Posicionamento: Um Templo Lindo (Mas Sem Críticas)
Sendo seu amigo aqui do CineGourmet, eu preciso te dizer: eu amo a série “Chef’s Table”. É o meu “show de zen”. Quando o mundo está feio, eu coloco um episódio para lembrar que a beleza e a paixão existem.
Mas… você precisa saber o que está assistindo.
A série “Chef’s Table” não é jornalismo. É uma hagiografia (uma “biografia de santo”). Ela nunca critica o chef. Ela nunca questiona os preços absurdos (como O Menu fez). Ela nunca fala sobre o burnout dos funcionários (como O Urso faz).
Ela é uma celebração pura, 100% otimista e romantizada do artista. E, quer saber? Às vezes a gente precisa disso.
A série é a tese de que Jiro Dreams of Sushi aplicada ao mundo: a de que um chef não é um operário, é um artista. E que um prato de comida não é sustento, é uma história, uma filosofia, uma obra de arte que você pode comer. E, cara, a série “Chef’s Table” defende essa tese com tanta beleza visual e emocional que você acredita em cada segundo.
O impacto cultural disso foi gigante. Chef’s Table mudou a carreira desses chefs. Mudou a forma como todos os outros programas de culinária (inclusive no YouTube) são filmados. Todo mundo hoje quer o “look Chef’s Table”.
Obrigatório, Lindo e Perigosamente Inspirador
A série “Chef’s Table” é, talvez, o documento de gastronomia mais importante do século 21 até agora. É um marco visual e narrativo.
- Pontos Fortes: A cinematografia mais bonita já feita sobre comida.
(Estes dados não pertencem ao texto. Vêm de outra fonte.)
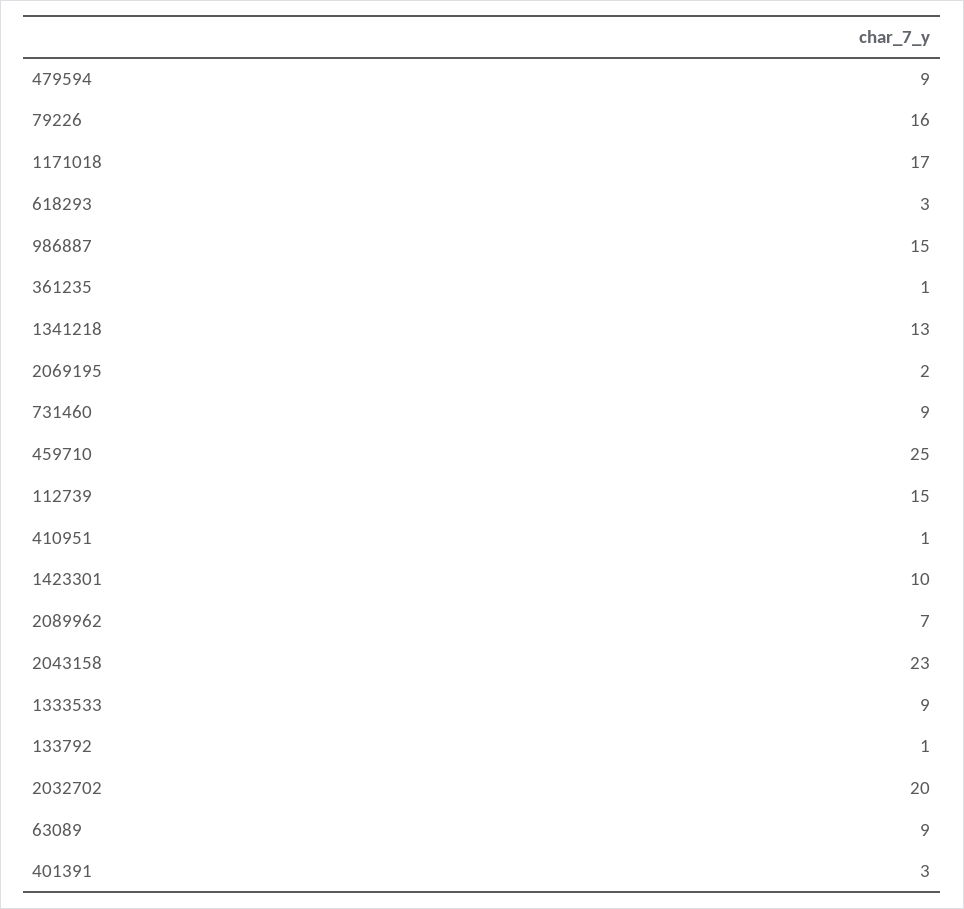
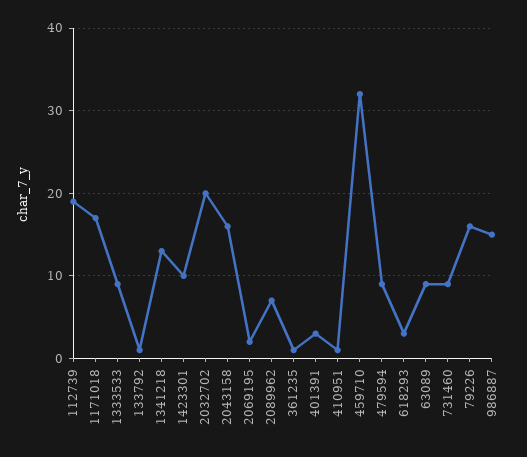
459710: 25 -> 32
112739: 15 -> 19
2043158: 23 -> 16

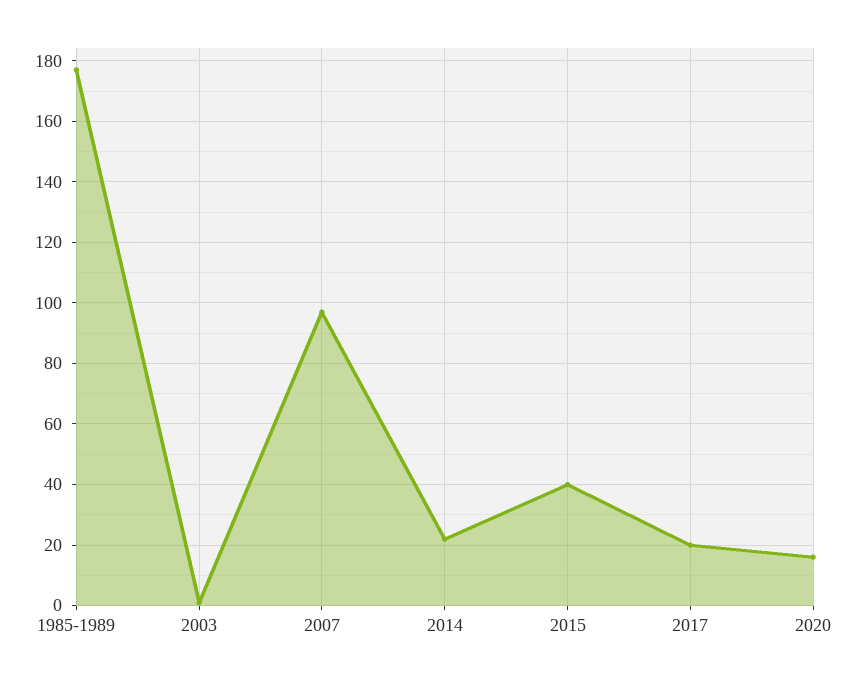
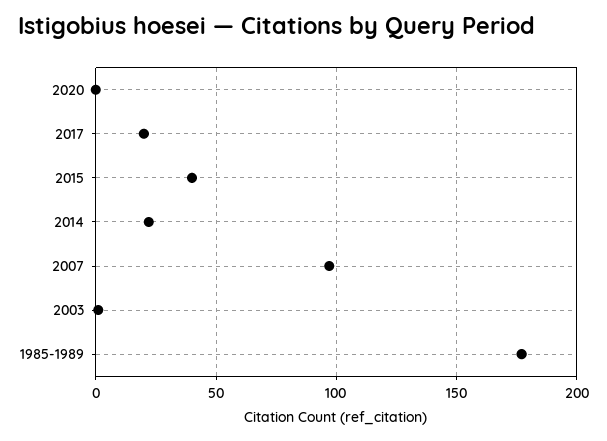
2020: 15 -> 0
Ponto. A trilha sonora que transforma culinária em ópera. E as histórias (especialmente das primeiras temporadas) que são genuinamente inspiradoras.
- Pontos Fracos: A fórmula se torna extremamente repetitiva depois de um tempo. E é um programa 100% sem senso crítico, beirando a idolatria.
Vale a pena ser assistido? É ABSOLUTAMENTE OBRIGATÓRIO.
Este não é um programa para “maratonar” tudo de uma vez (você vai ter uma overdose de genialidade e música clássica). É um programa para ser degustado. Assista a um episódio. Pense sobre ele. Inspire-se. Depois vá para o próximo.
É indicado para qualquer pessoa que ame gastronomia, arte, design, música clássica, ou que simplesmente queira ver algo bonito e acreditar na paixão humana.